About this exercise: Your answer must be the records below, repeated exactly, with every picture left out.

Material provided:
━━━━━━━━━━

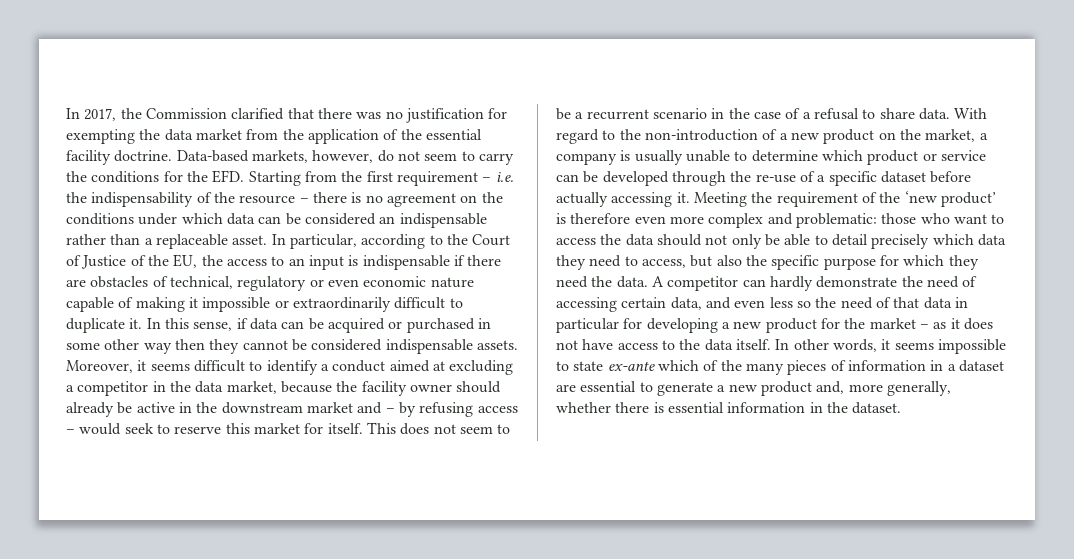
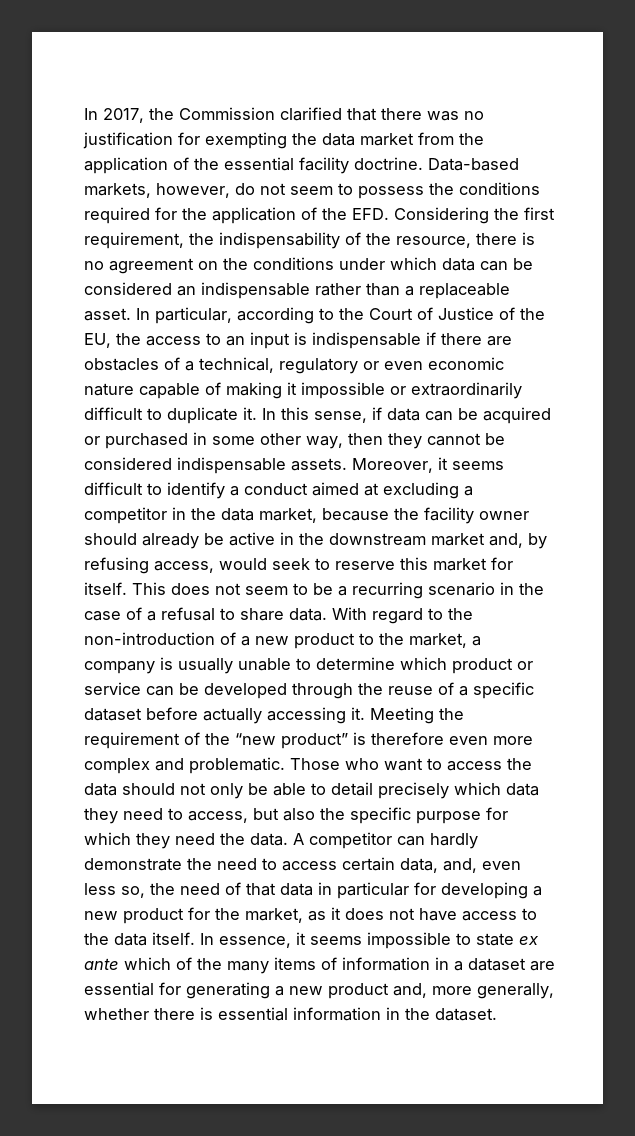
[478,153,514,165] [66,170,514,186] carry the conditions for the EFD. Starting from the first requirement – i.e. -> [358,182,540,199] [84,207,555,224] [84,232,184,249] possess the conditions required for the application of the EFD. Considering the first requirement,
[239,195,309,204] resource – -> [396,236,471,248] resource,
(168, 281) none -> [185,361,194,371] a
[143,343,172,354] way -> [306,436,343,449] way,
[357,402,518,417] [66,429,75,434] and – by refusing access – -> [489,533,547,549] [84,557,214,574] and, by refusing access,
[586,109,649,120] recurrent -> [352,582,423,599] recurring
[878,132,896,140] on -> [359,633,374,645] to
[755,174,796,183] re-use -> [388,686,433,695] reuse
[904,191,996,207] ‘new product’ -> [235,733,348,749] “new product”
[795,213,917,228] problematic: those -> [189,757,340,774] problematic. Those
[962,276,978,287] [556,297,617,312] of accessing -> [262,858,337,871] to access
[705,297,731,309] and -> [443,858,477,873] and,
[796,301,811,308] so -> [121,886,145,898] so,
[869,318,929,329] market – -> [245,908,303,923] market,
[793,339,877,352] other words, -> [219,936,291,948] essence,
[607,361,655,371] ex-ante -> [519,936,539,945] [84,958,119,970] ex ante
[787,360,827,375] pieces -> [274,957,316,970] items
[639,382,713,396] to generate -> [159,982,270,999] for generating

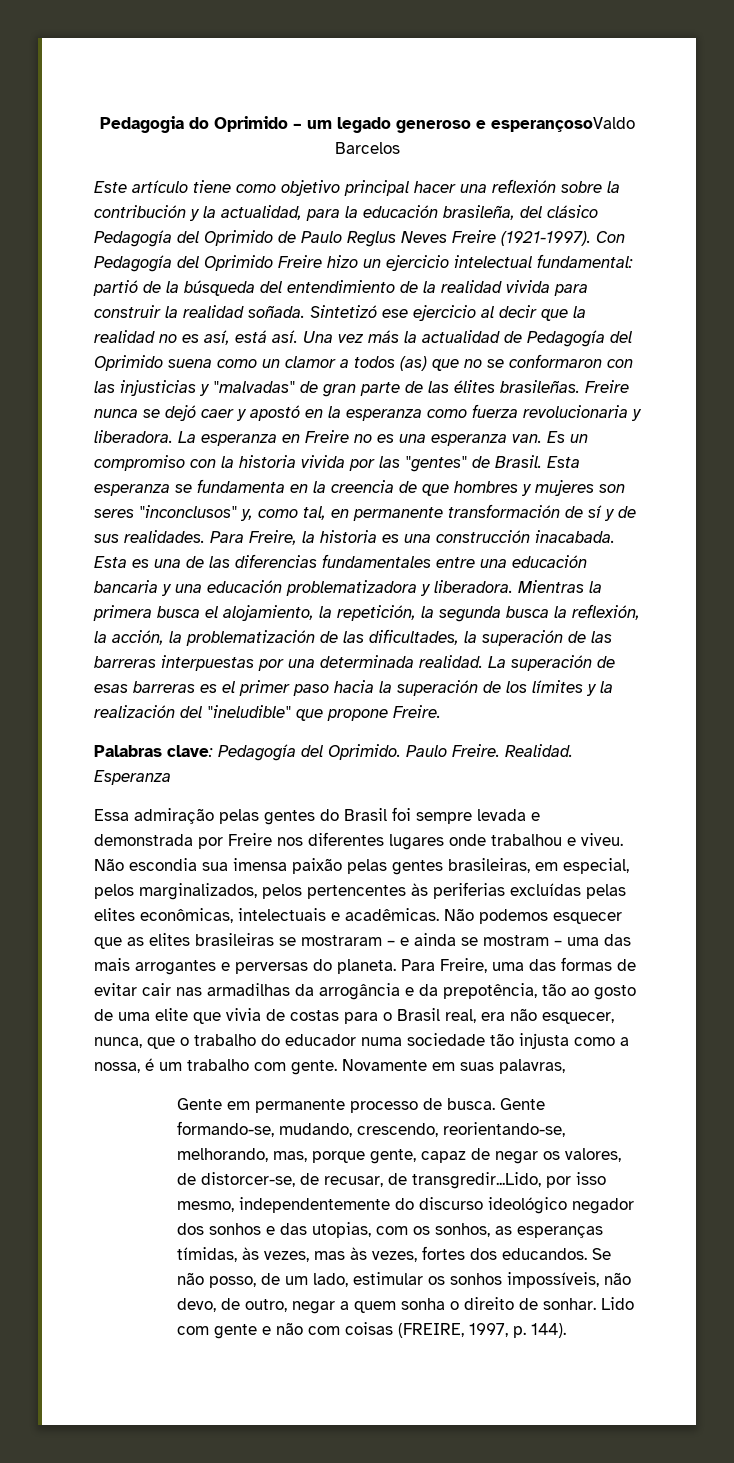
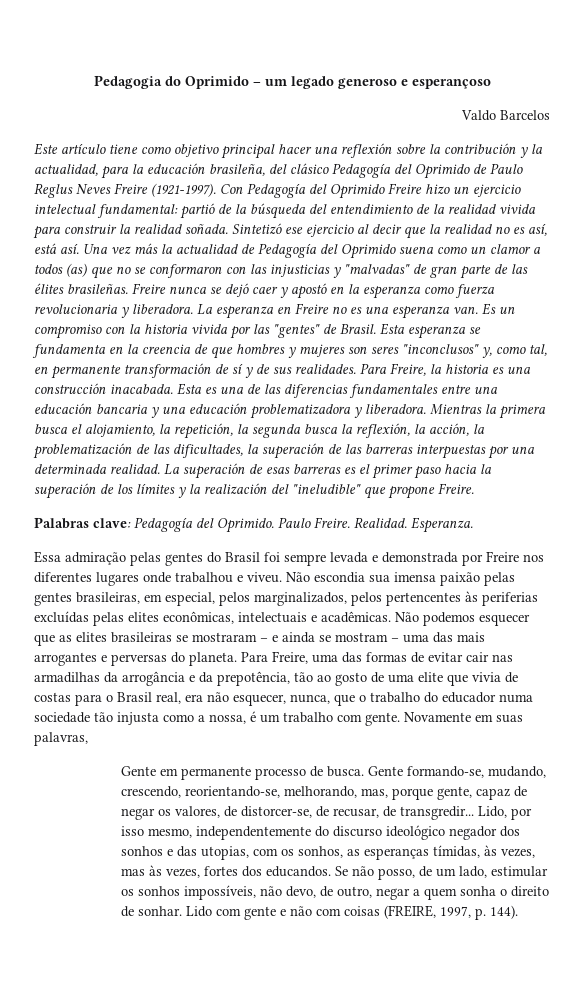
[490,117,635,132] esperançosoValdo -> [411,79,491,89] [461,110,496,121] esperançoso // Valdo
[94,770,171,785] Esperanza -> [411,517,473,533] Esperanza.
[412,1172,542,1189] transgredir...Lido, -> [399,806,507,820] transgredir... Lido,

━━━━━━━━━━

Expected answer:
[478,153,514,165] [66,170,514,186] carry the conditions for the EFD. Starting from the first requirement – i.e. -> [358,182,540,199] [84,207,555,224] [84,232,184,249] possess the conditions required for the application of the EFD. Considering the first requirement,
[239,195,309,204] resource – -> [396,236,471,248] resource,
(168, 281) none -> [185,361,194,371] a
[143,343,172,354] way -> [306,436,343,449] way,
[357,402,518,417] [66,429,75,434] and – by refusing access – -> [489,533,547,549] [84,557,214,574] and, by refusing access,
[586,109,649,120] recurrent -> [352,582,423,599] recurring
[878,132,896,140] on -> [359,633,374,645] to
[755,174,796,183] re-use -> [388,686,433,695] reuse
[904,191,996,207] ‘new product’ -> [235,733,348,749] “new product”
[795,213,917,228] problematic: those -> [189,757,340,774] problematic. Those
[962,276,978,287] [556,297,617,312] of accessing -> [262,858,337,871] to access
[705,297,731,309] and -> [443,858,477,873] and,
[796,301,811,308] so -> [121,886,145,898] so,
[869,318,929,329] market – -> [245,908,303,923] market,
[793,339,877,352] other words, -> [219,936,291,948] essence,
[607,361,655,371] ex-ante -> [519,936,539,945] [84,958,119,970] ex ante
[787,360,827,375] pieces -> [274,957,316,970] items
[639,382,713,396] to generate -> [159,982,270,999] for generating

[490,117,635,132] esperançosoValdo -> [411,79,491,89] [461,110,496,121] esperançoso // Valdo
[94,770,171,785] Esperanza -> [411,517,473,533] Esperanza.
[412,1172,542,1189] transgredir...Lido, -> [399,806,507,820] transgredir... Lido,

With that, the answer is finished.